The following code:
unsigned char result;
result = (result << 4 );
Compiled with gcc version 4.6.4 (Debian 4.6.4-2), with the -Wconversion flag results in the warning
warning: conversion to 'unsigned char' from 'int' may alter its value [-Wconversion]
Why is that?
Because the standard says so. The operands to binary operators
undergo integral promotion, in which anything smaller than an
int is promoted to int; the results of the operation have
type int as well. And if the original value were, say,
0x12, the results would be 0x120, and assigning this to an
unsigned char will cause a change in value. (The assigned
value will be 0x20.) Whence the warning.
EDIT:
From the standard (§5.8 Shift operators): " The operands shall
be of integral or unscoped enumeration type and integral
promotions are performed.
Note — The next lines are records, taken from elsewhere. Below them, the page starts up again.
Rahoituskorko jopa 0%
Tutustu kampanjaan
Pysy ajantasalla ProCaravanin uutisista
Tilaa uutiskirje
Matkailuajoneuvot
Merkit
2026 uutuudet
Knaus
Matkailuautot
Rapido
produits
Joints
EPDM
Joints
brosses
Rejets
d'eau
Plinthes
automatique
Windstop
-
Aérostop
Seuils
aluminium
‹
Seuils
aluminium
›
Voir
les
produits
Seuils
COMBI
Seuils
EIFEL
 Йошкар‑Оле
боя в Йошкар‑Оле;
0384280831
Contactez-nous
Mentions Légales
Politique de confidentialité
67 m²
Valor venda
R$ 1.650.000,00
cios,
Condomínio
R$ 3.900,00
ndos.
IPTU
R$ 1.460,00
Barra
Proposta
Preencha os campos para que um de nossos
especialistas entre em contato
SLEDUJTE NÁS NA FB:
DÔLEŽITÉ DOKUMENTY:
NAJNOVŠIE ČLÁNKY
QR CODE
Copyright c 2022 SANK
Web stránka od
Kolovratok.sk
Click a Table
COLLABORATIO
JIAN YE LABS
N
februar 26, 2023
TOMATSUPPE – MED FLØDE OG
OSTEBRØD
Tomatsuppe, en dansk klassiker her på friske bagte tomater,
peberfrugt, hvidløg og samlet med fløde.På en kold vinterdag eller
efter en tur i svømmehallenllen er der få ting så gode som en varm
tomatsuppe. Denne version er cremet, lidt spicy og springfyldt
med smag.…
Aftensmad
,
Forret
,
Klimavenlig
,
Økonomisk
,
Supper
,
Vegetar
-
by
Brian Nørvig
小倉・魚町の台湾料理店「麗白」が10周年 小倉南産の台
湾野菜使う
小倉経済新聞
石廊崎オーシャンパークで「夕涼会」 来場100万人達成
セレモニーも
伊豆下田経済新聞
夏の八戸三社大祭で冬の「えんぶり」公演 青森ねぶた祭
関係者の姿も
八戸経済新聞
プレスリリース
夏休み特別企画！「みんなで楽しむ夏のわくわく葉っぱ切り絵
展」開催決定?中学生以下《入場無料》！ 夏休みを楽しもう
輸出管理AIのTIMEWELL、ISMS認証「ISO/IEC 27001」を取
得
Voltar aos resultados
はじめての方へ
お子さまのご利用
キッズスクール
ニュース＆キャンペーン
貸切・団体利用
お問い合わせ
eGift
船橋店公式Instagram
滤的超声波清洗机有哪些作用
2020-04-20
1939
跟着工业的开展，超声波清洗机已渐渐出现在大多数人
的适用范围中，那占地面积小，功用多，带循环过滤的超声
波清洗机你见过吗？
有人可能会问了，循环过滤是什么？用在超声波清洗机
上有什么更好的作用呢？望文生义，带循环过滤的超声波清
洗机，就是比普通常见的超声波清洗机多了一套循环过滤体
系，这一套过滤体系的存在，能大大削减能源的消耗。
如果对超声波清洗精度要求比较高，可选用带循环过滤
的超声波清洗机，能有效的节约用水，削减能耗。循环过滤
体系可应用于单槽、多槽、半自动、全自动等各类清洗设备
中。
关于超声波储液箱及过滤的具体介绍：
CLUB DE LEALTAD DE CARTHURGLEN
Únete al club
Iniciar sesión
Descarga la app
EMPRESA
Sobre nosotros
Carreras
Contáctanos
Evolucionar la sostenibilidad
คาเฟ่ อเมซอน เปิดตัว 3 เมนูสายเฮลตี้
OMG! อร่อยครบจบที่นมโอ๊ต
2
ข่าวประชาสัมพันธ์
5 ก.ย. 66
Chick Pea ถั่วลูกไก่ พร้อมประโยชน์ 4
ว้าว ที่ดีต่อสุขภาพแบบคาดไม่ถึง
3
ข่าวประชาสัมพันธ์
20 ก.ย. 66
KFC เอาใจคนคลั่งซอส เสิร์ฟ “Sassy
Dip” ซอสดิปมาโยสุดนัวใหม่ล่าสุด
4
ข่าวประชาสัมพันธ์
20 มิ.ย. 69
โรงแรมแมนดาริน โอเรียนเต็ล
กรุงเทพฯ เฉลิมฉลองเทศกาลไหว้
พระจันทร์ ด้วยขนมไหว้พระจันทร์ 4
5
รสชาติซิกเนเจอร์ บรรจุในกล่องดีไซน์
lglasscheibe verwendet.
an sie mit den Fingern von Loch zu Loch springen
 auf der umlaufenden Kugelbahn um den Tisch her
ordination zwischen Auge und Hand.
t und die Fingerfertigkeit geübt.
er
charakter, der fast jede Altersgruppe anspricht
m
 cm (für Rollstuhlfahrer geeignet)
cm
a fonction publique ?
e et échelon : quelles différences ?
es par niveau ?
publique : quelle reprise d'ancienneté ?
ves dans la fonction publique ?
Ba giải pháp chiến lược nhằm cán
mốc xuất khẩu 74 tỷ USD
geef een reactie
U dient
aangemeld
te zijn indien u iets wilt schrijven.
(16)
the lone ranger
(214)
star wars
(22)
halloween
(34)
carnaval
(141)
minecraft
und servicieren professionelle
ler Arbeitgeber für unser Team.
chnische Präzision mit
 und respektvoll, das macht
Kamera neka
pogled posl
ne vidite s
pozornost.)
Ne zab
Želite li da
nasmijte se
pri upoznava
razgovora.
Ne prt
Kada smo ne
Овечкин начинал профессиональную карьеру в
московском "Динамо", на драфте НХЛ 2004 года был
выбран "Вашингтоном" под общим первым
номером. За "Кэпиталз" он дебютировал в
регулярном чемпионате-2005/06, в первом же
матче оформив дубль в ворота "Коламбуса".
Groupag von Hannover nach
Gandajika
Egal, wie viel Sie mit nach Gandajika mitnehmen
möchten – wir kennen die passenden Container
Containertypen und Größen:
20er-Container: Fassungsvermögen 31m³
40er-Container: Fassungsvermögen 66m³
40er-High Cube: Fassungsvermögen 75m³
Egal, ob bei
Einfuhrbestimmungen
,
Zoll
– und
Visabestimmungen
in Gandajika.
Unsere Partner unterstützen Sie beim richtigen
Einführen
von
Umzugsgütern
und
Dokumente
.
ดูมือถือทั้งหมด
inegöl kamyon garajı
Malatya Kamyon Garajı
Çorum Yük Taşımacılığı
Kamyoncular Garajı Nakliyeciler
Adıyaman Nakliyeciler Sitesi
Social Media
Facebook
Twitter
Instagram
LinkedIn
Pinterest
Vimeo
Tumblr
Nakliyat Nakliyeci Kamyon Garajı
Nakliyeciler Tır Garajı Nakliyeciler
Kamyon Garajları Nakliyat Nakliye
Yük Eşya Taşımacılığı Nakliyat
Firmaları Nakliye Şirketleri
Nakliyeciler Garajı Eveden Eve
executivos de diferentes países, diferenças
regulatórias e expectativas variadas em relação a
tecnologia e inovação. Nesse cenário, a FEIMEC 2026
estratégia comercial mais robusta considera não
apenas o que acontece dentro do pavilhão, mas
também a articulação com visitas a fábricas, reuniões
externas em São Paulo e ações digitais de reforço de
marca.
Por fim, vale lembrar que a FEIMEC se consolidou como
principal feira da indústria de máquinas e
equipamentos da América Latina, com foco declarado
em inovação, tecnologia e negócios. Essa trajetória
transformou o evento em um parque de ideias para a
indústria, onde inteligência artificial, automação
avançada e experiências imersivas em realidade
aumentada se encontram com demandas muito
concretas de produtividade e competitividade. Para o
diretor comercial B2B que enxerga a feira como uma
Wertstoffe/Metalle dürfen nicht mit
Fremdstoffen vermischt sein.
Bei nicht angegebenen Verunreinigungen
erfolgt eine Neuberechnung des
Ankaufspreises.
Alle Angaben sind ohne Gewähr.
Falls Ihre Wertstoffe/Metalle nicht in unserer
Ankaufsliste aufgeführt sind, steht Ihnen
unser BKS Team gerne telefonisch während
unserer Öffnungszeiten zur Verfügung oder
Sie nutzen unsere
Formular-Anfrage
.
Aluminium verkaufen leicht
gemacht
The type of the result is that of the
promoted left operand." Unlike other binary operators, there is
no effort to find a common type from the two operators: the
result type is that of the left operand, period. But integral
promotion does still occur: the unsigned char will be
promoted to int (or to unsigned int if int has a size of
1).
Because the int value can be larger than can fit in an unsigned char.
Think about what will happen when result is 255 (i.e. 0xff). Shifting it left four bits will make it 4080 (or 0xff0). How will the compiler be able to squeeze that value back into result? It can't, so it simply truncates it to 240 (0xf0). In other words, the value of the integer operation result << 4 may be be altered.
All arithmetic and logical operators perform the "integral promotions" on their arguments. The integral promotions turn types that are smaller than int (like unsigned char) into int or unsigned int. You'll see the same thing if you replace << with +.
Oh, and the parentheses aren't needed.